··· Record set ···

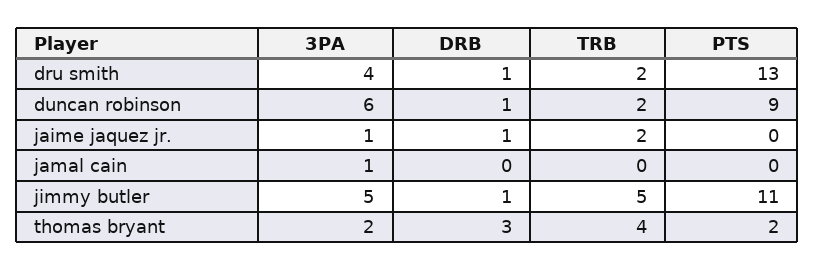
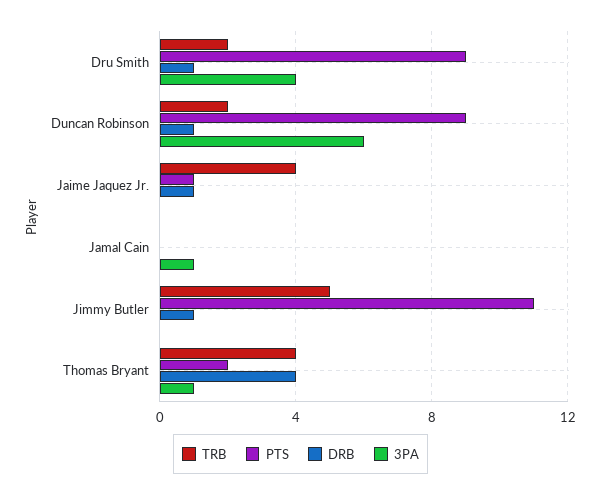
PTS, dru smith: 13 -> 9
3PA, jaime jaquez jr.: 1 -> 0
TRB, jaime jaquez jr.: 2 -> 4
PTS, jaime jaquez jr.: 0 -> 1
3PA, jimmy butler: 5 -> 0
3PA, thomas bryant: 2 -> 1
DRB, thomas bryant: 3 -> 4

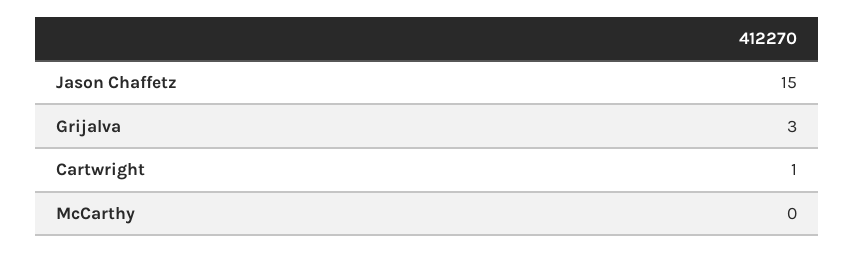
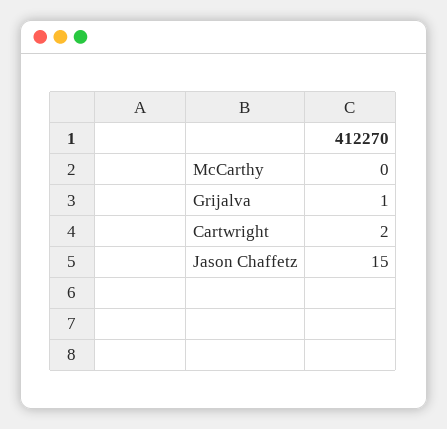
Grijalva: 3 -> 1
Cartwright: 1 -> 2

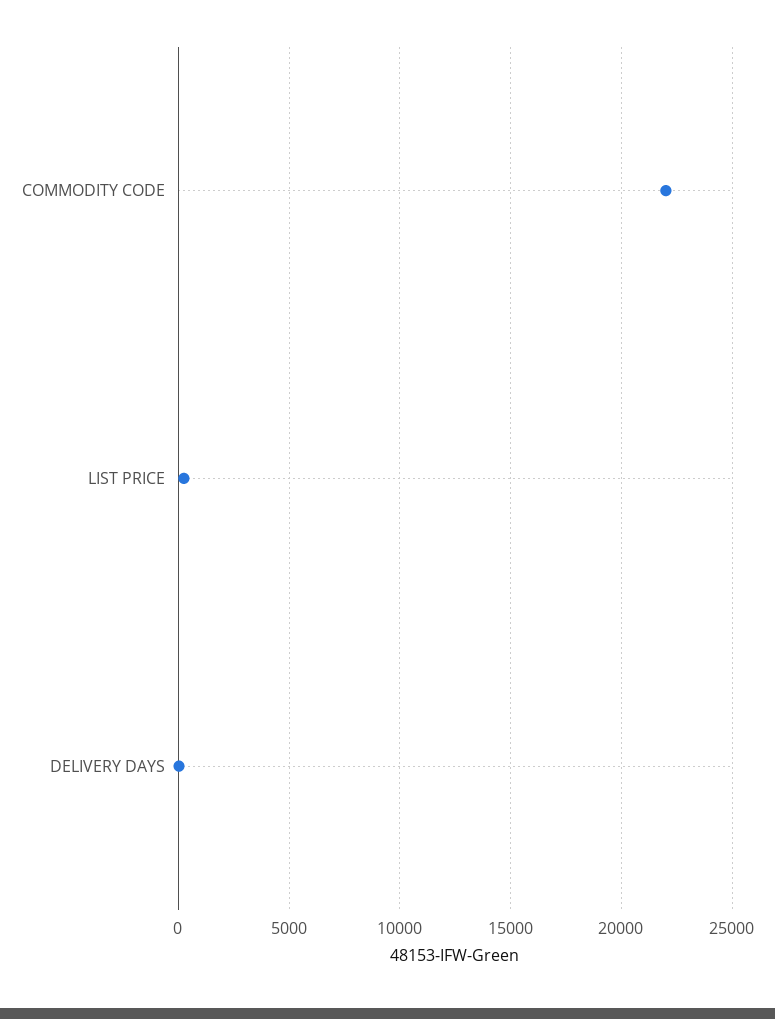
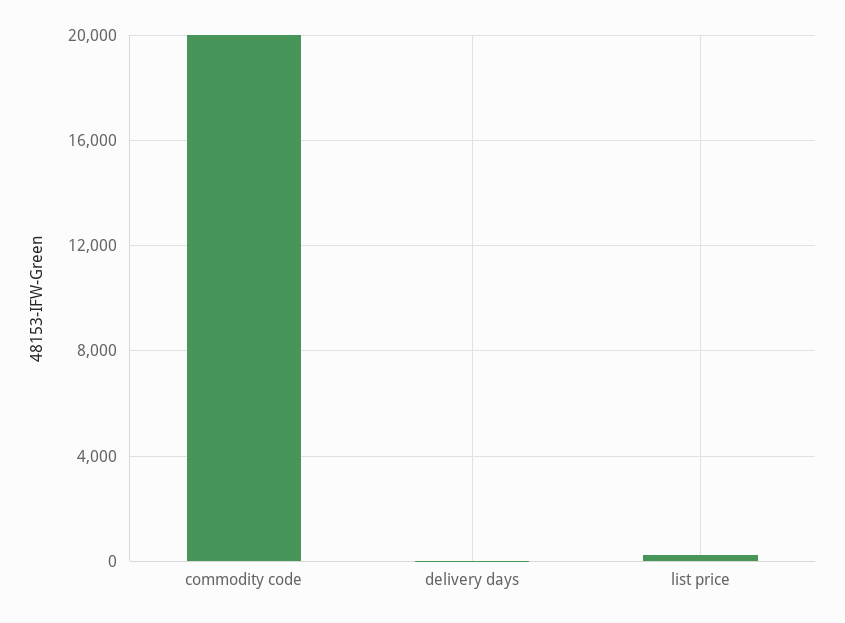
COMMODITY CODE: 22000 -> 20000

···

Your answer should consist of each line above in which "bryant" appears.

3PA, thomas bryant: 2 -> 1
DRB, thomas bryant: 3 -> 4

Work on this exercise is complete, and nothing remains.